- **Your goal**: Your copy should match the entries exactly, with no images carried over.

(Beginning of Records)

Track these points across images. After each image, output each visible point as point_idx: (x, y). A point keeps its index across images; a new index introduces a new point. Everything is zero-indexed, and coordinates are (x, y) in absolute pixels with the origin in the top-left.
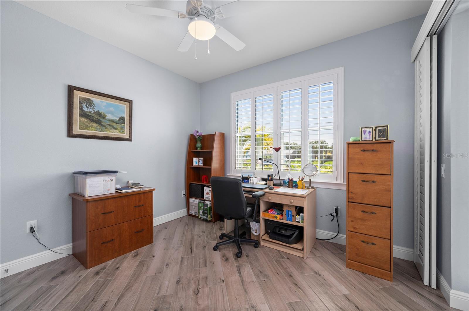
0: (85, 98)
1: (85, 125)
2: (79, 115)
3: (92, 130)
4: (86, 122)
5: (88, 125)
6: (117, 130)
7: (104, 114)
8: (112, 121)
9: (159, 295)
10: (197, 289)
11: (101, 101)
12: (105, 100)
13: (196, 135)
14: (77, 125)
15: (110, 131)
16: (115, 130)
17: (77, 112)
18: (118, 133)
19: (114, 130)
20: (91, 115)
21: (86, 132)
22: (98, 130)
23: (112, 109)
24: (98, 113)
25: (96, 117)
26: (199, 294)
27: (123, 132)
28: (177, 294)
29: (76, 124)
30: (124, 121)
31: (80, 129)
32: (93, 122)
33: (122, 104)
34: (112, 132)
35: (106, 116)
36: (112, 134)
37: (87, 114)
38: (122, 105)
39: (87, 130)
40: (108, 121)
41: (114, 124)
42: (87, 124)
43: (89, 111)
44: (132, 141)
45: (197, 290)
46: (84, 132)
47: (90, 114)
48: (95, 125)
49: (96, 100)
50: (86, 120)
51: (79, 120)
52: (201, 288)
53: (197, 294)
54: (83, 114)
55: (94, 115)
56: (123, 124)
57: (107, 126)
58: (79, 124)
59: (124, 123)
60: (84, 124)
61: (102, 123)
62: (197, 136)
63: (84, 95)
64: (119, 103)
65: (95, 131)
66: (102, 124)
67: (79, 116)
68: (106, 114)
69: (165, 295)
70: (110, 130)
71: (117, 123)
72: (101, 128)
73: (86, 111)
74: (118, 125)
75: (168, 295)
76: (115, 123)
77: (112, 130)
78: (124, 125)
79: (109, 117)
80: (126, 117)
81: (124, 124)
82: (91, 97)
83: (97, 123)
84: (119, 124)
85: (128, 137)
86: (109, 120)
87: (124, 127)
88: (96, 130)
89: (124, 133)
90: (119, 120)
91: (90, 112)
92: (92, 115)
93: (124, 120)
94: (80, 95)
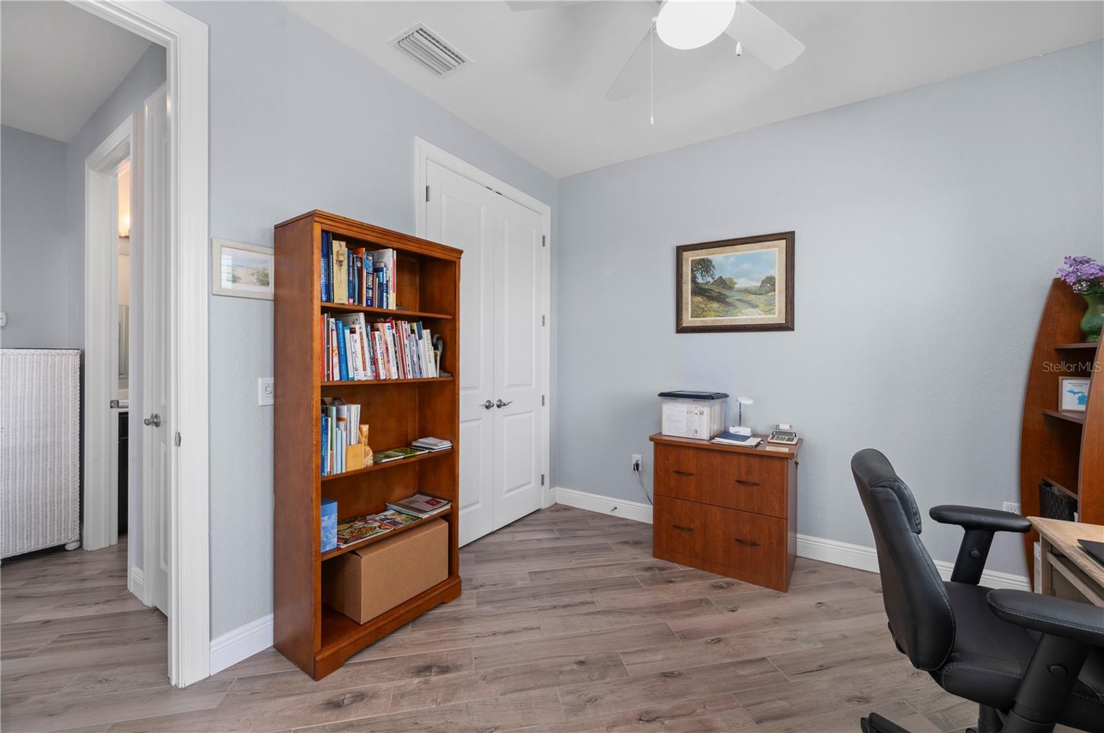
0: (700, 260)
1: (700, 308)
2: (692, 292)
3: (711, 316)
4: (701, 303)
5: (703, 308)
6: (757, 309)
7: (731, 280)
8: (748, 291)
9: (620, 656)
10: (658, 717)
11: (725, 257)
12: (734, 252)
13: (1071, 280)
14: (688, 312)
15: (742, 313)
16: (753, 310)
17: (687, 287)
18: (760, 314)
19: (750, 309)
20: (708, 289)
21: (702, 321)
22: (720, 315)
23: (746, 266)
24: (721, 282)
25: (717, 291)
26: (643, 724)
27: (770, 310)
28: (629, 683)
29: (687, 309)
30: (774, 285)
31: (692, 317)
32: (711, 301)
33: (769, 247)
34: (748, 315)
35: (735, 283)
36: (747, 319)
37: (702, 289)
38: (768, 250)
39: (704, 317)
40: (738, 294)
41: (751, 298)
42: (704, 306)
43: (705, 281)
44: (793, 330)
45: (656, 716)
46: (698, 322)
47: (707, 287)
48: (715, 305)
49: (716, 256)
50: (701, 300)
51: (692, 301)
52: (663, 724)
53: (641, 720)
54: (698, 290)
55: (713, 287)
56: (770, 294)
57: (738, 303)
58: (692, 307)
59: (774, 291)
60: (698, 307)
61: (727, 300)
62: (1079, 281)
63: (697, 256)
64: (762, 248)
65: (715, 316)
66: (727, 302)
67: (692, 295)
68: (735, 280)
69: (623, 664)
70: (743, 311)
71: (758, 292)
72: (726, 309)
73: (702, 284)
74: (760, 296)
75: (625, 669)
76: (754, 294)
77: (746, 311)
78: (775, 295)
79: (741, 283)
80: (779, 274)
81: (773, 293)
82: (708, 255)
83: (718, 301)
84: (761, 294)
85: (784, 322)
86: (740, 291)
87: (775, 299)
88: (717, 314)
89: (774, 314)
90: (761, 286)
91: (707, 283)
92: (710, 288)
93: (775, 282)
94: (692, 257)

(End of Records)

- **Answer to this problem**:
Track these points across images. After each image, output each visible point as point_idx: (x, y). A point keeps its index across images; a new index introduces a new point. Everything is zero-indexed, and coordinates are (x, y) in absolute pixels with the origin in the top-left.
0: (85, 98)
1: (85, 125)
2: (79, 115)
3: (92, 130)
4: (86, 122)
5: (88, 125)
6: (117, 130)
7: (104, 114)
8: (112, 121)
9: (159, 295)
10: (197, 289)
11: (101, 101)
12: (105, 100)
13: (196, 135)
14: (77, 125)
15: (110, 131)
16: (115, 130)
17: (77, 112)
18: (118, 133)
19: (114, 130)
20: (91, 115)
21: (86, 132)
22: (98, 130)
23: (112, 109)
24: (98, 113)
25: (96, 117)
26: (199, 294)
27: (123, 132)
28: (177, 294)
29: (76, 124)
30: (124, 121)
31: (80, 129)
32: (93, 122)
33: (122, 104)
34: (112, 132)
35: (106, 116)
36: (112, 134)
37: (87, 114)
38: (122, 105)
39: (87, 130)
40: (108, 121)
41: (114, 124)
42: (87, 124)
43: (89, 111)
44: (132, 141)
45: (197, 290)
46: (84, 132)
47: (90, 114)
48: (95, 125)
49: (96, 100)
50: (86, 120)
51: (79, 120)
52: (201, 288)
53: (197, 294)
54: (83, 114)
55: (94, 115)
56: (123, 124)
57: (107, 126)
58: (79, 124)
59: (124, 123)
60: (84, 124)
61: (102, 123)
62: (197, 136)
63: (84, 95)
64: (119, 103)
65: (95, 131)
66: (102, 124)
67: (79, 116)
68: (106, 114)
69: (165, 295)
70: (110, 130)
71: (117, 123)
72: (101, 128)
73: (86, 111)
74: (118, 125)
75: (168, 295)
76: (115, 123)
77: (112, 130)
78: (124, 125)
79: (109, 117)
80: (126, 117)
81: (124, 124)
82: (91, 97)
83: (97, 123)
84: (119, 124)
85: (128, 137)
86: (109, 120)
87: (124, 127)
88: (96, 130)
89: (124, 133)
90: (119, 120)
91: (90, 112)
92: (92, 115)
93: (124, 120)
94: (80, 95)
0: (700, 260)
1: (700, 308)
2: (692, 292)
3: (711, 316)
4: (701, 303)
5: (703, 308)
6: (757, 309)
7: (731, 280)
8: (748, 291)
9: (620, 656)
10: (658, 717)
11: (725, 257)
12: (734, 252)
13: (1071, 280)
14: (688, 312)
15: (742, 313)
16: (753, 310)
17: (687, 287)
18: (760, 314)
19: (750, 309)
20: (708, 289)
21: (702, 321)
22: (720, 315)
23: (746, 266)
24: (721, 282)
25: (717, 291)
26: (643, 724)
27: (770, 310)
28: (629, 683)
29: (687, 309)
30: (774, 285)
31: (692, 317)
32: (711, 301)
33: (769, 247)
34: (748, 315)
35: (735, 283)
36: (747, 319)
37: (702, 289)
38: (768, 250)
39: (704, 317)
40: (738, 294)
41: (751, 298)
42: (704, 306)
43: (705, 281)
44: (793, 330)
45: (656, 716)
46: (698, 322)
47: (707, 287)
48: (715, 305)
49: (716, 256)
50: (701, 300)
51: (692, 301)
52: (663, 724)
53: (641, 720)
54: (698, 290)
55: (713, 287)
56: (770, 294)
57: (738, 303)
58: (692, 307)
59: (774, 291)
60: (698, 307)
61: (727, 300)
62: (1079, 281)
63: (697, 256)
64: (762, 248)
65: (715, 316)
66: (727, 302)
67: (692, 295)
68: (735, 280)
69: (623, 664)
70: (743, 311)
71: (758, 292)
72: (726, 309)
73: (702, 284)
74: (760, 296)
75: (625, 669)
76: (754, 294)
77: (746, 311)
78: (775, 295)
79: (741, 283)
80: (779, 274)
81: (773, 293)
82: (708, 255)
83: (718, 301)
84: (761, 294)
85: (784, 322)
86: (740, 291)
87: (775, 299)
88: (717, 314)
89: (774, 314)
90: (761, 286)
91: (707, 283)
92: (710, 288)
93: (775, 282)
94: (692, 257)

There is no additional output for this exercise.